PS Pardon, la Finlande, c'est évidemment le Nord-Est! And once I am on it, why don't I add the idea in English, too:

The link between nuclear weapons and great power status can be broken in Europe, by the peoples of Europe. We need a pro-European movement for European Nuclear Disarmament. Pro-European means being in favour of establishing a democratic European state - a real European Union.

Not to speak about the need to uncover the links between the austerity measures and all the money that goes into the military-industrial production and consumption (the EADS, the BAE, the Finmeccanica, the missile defence systems, the "nuclear capable" aircraft), and so on... Greetings to Frankfurt! the same

Tuesday 20 December 2011

Summary

Dear forum goers,

hope you will have a good meeting. I cannot make it to Brussels today. Below, please find a short summary of my thoughts:

There is a necessary connection between any new constitution and the military strategy. To finish with the so called war on terror, working group 1 ought in my view to amend the draft treaty on EU which was approved by the representatives of several European peoples in February 1984. Points of departure for the re-drafting: the emerging informational hegemony of the internet; the dissolution of the military alliances, e.g. of NATO; the unilateral abolition of our weapons of mass destruction. Congo, and the millions of human beings killed there since the assassination of Lumumba, must also be kept in mind. Make the new draft even shorter and more gemeinverständlich than the draft from 1984. Make sure it will be swiftly translated into all languagues.

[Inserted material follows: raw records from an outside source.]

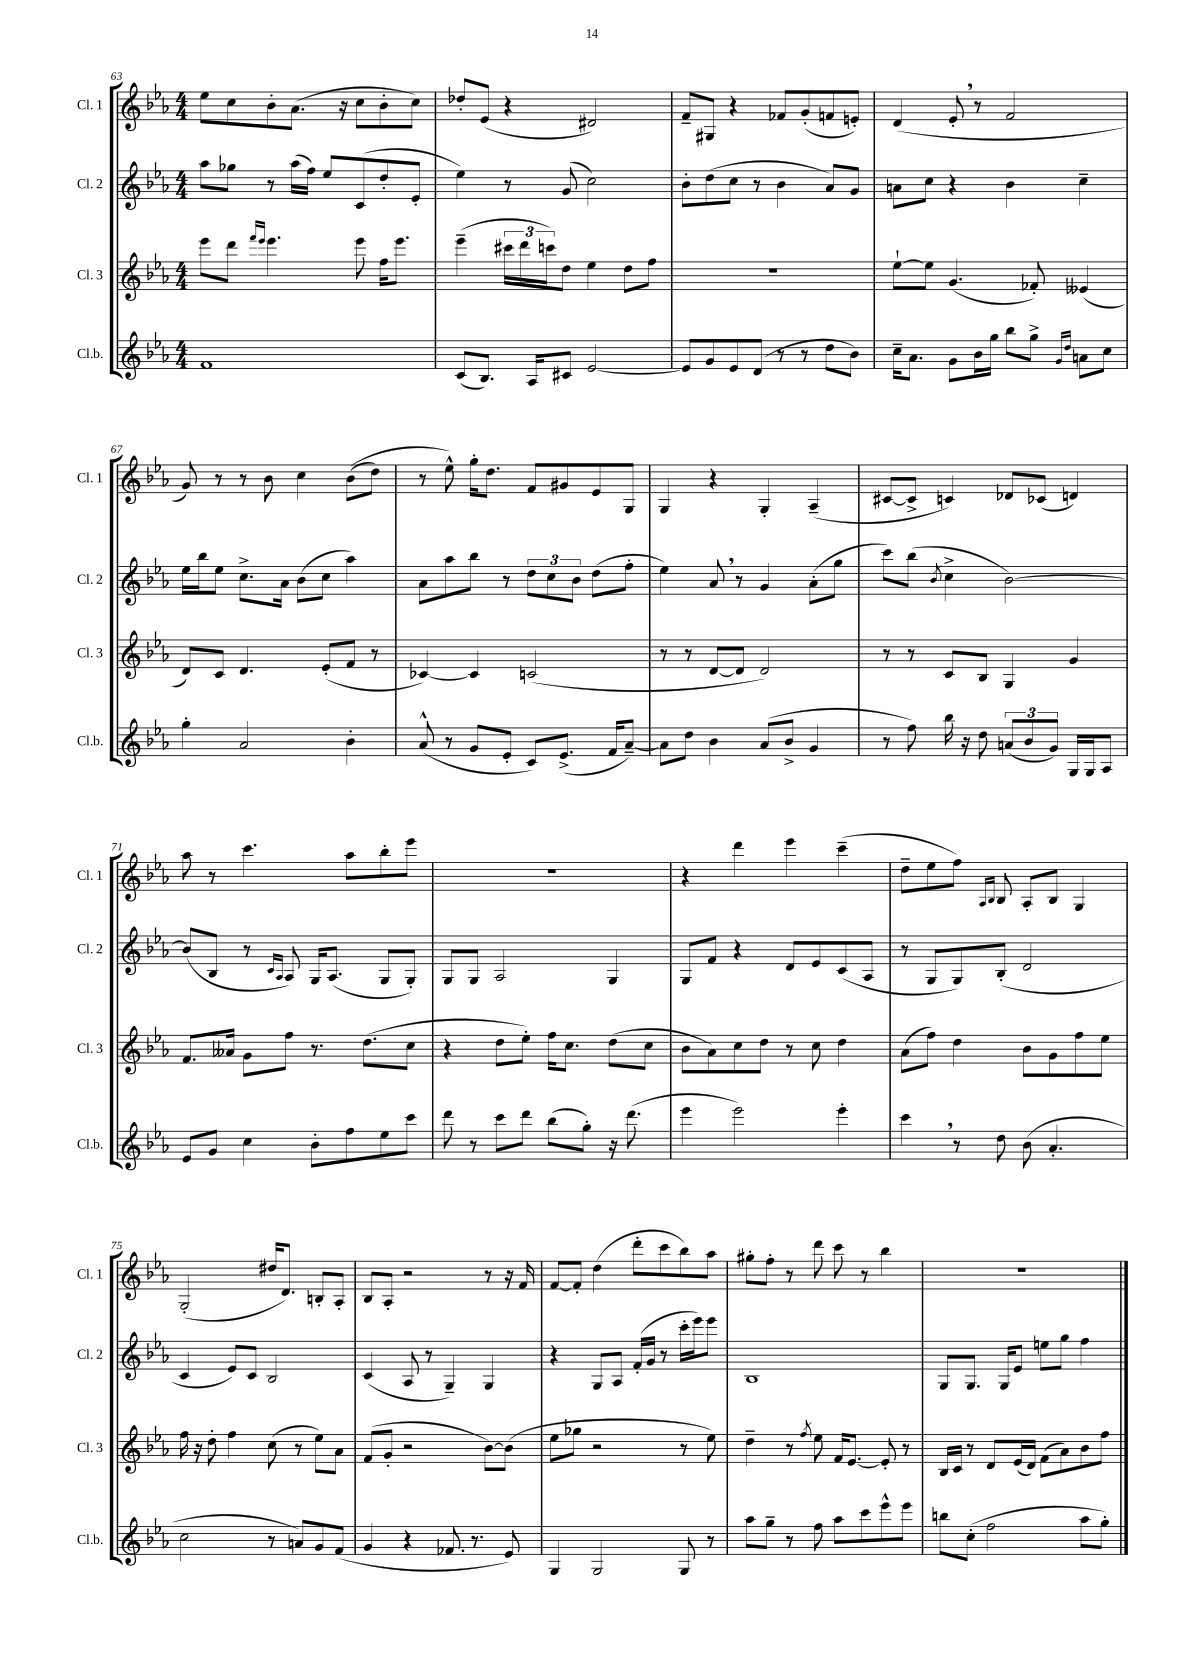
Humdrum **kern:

**kern	**kern	**kern	**kern
*staff4	*staff3	*staff2	*staff1
*clefG2	*clefG2	*clefG2	*clefG2
*k[b-e-a-]	*k[b-e-a-]	*k[b-e-a-]	*k[b-e-a-]
*M4/4	*M4/4	*M4/4	*M4/4
1f	8eee-	8aa-	8ee-
.	8ddd	8gg-	8cc
.	16qqfff	.	.
.	16qqeee-	.	.
.	4.eee-	8r	8b-'
.	.	(16aa-	(8.a-
.	.	16ff)	.
.	.	8ee-	.
.	.	.	16r
.	8eee-	(8c	8cc
.	16ff	8dd'	8b-'
.	8.eee-	.	.
.	.	8e-'	8cc)
=	=	=	=
(8c	(4eee-~	4ee-)	8dd-'
8.B-)	.	.	(8e-
.	24ccc#	8r	4r
.	24ddd	.	.
16A-	.	.	.
.	24ccc)	.	.
8c#	8dd	(8g	.
[2e-	4ee-	2cc)	2d#)
.	8dd	.	.
.	8ff	.	.
=	=	=	=
8e-]	1r	8b-'	8f~
8g	.	(8dd	8G#
8e-	.	8cc	4r
(8d	.	8r	.
8r	.	4b-	8f-
8r	.	.	(8g'
8dd	.	8a-)	8f
8b-)	.	8g	8e')
=	=	=	=
16cc~	[8ee-`	8a	(4d
8.a-	.	.	.
.	8ee-]	8cc	.
8g	(4.g	4r	8e-'
16b-	.	.	8r
16gg	.	.	.
8bb-	.	4b-	2f
8gg^	8f-')	.	.
16qqg	.	.	.
16qqdd	.	.	.
8a	(4e--	4cc~	.
8cc	.	.	.
=	=	=	=
4gg'	8d)	16ee-	8g)
.	.	16bb-	.
.	8c	8ee-	8r
2a-	4.d	8.cc^	8r
.	.	.	8b-
.	.	16a-	.
.	.	(8b-	4cc
.	(8e-'	8cc	.
4b-'	8f	4aa-)	&((8b-
.	8r	.	8dd)
=	=	=	=
(8a-^^	[4c-)	8a-	8r
8r	.	8aa-	8ee-^^&)
8g	4c-]	8bb-	16gg'
.	.	.	8.dd
8e-'	.	8r	.
8c)	(2c	12dd	8f
.	.	12cc	.
(8.e-^	.	.	8g#
.	.	12b-	.
.	.	(8dd	8e-
16f	.	.	.
[8a-~)	.	8ff'	8G
=	=	=	=
8a-]	8r	4ee-)	4G
8dd	8r	.	.
4b-	[8d	8a-	4r
.	8d]	8r	.
(8a-	2d)	4g	4G'
8b-^	.	.	.
4g	.	(8a-'	(4A-~
.	.	8gg	.
=	=	=	=
8r	8r	8ccc)	[8c#
8ff)	8r	(8bb-	8c#^]
.	.	8qb-	.
16bb-	8c	4cc^	4c)
16r	.	.	.
8dd	8B-	.	.
(12a	4G	[2b-)	8d-
12b-	.	.	.
.	.	.	(8c-
12g)	.	.	.
16G	4g	.	4d)
16G	.	.	.
8A-	.	.	.
=	=	=	=
8e-	8.f	(8b-]	8aa-
8g	.	8B-	8r
.	16a--	.	.
4cc	8g	8r	4.ccc
.	.	16qqc	.
.	.	16qqA-	.
.	8ff	8A-)	.
8b-'	8.r	16G	.
.	.	(8.A-	.
8ff	.	.	8aa-
.	(8.dd	.	.
8ee-	.	8G	8bb-'
8ccc	8cc	8G')	8eee-
=	=	=	=
8ddd	4r	8G	1r
8r	.	8G	.
8ccc	8dd	2A-	.
8ddd	8ee-')	.	.
(8bb-	16ff	.	.
.	8.cc	.	.
8gg')	.	.	.
16r	(8dd	4G	.
(8.ddd	.	.	.
.	8cc	.	.
=	=	=	=
4eee-	8b-	8G	4r
.	8a-)	8f	.
2eee-)	8cc	4r	4ddd
.	8dd	.	.
.	8r	8d	4eee-
.	8cc	8e-	.
4eee-'	4dd	(8c	(4ccc~
.	.	8A-	.
=	=	=	=
4ccc	(8a-	8r	8dd~
.	8ff)	8G	8ee-
8r	4dd	8G)	8ff)
.	.	.	16qqA-
.	.	.	16qqB-
8dd	.	(8B-'	8B-
(8b-	8b-	2d	8A-'
4.a-'	8g	.	8B-
.	8ff	.	4G
.	8ee-	.	.
=	=	=	=
2cc	16ff	4c	(2G'
.	16r	.	.
.	8dd'	.	.
.	4ff	8e-)	.
.	.	8c	.
8r	(8cc	2B-	16dd#
.	.	.	8.d)
8a)	8r	.	.
8g	8ee-)	.	8B'
(8f	8a-	.	8A-'
=	=	=	=
4g	(8f	(4c	8B-
.	8g'	.	8A-'
4r	2r	8A-	2r
.	.	8r	.
8.f-	.	4G~)	.
8.r	.	.	.
.	[8b-)	4G	8r
8e-)	(8b-]	.	16r
.	.	.	16f
=	=	=	=
4G	8ee-	4r	[8f
.	8gg-	.	8f']
2G	2r	8G	(4dd
.	.	8A-	.
.	.	(16f'	8ddd'
.	.	16g	.
.	.	8r	8ccc
8G	8r	16ccc'	8bb-)
.	.	16eee-)	.
8r	8ee-)	8eee-	8aa-
=	=	=	=
8aa-	4dd~	1B-	8gg#'
8gg~	.	.	8ff'
8r	8r	.	8r
.	8qff	.	.
8ff	8ee-	.	8ddd
8aa-	16f	.	8ccc
.	[8.e-	.	.
8ccc	.	.	8r
8eee-^^	8e-']	.	4bb-
8eee-	8r	.	.
=	=	=	=
8bb	16B-	8G	1r
.	16c	.	.
(8cc'	8r	8.G	.
2ff	8d	.	.
.	.	16G	.
.	(16e-	8e-	.
.	16d)	.	.
.	(8f	8ee	.
.	8a-)	8gg	.
8aa-	8b-	4ff	.
8gg')	8ff	.	.
==	==	==	==
*-	*-	*-	*-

As for the debt crisis, let us all join the struggle of ATTAC for a tax on financial transactions. An FTT must not exclude the money trade. (1). Its purposes are two: to kill the financial speculation; to regulate the capitalists in order to give people power a better chance (2). The tax revenue should be spent on a useful purpose, e.g. on optical fiber networks owned by the public libraries, but that is not why an FTT is needed.

Warm regards,

Mikael

Explanations:

1: Presently, it seems that the EU-negotiators plan to introduce a financial transactions tax without a currency transactions tax. Source: Patomäki, Heikki: "Financial transaction tax (FTT): An analysis of the EU Commission proposal" (http://www.cttcampaigns.info/Patomaki_EU_FTT).

2: The capitalists are a group which roughly corresponds to that which is described by Nicholas Shaxson in his book Treasure Islands. Tax Havens and The Men Who Stole The World. Bodley Head 2011. People power (democracy) is our political goal. The old political system must go and the new system, which we call federation, must come in its stead.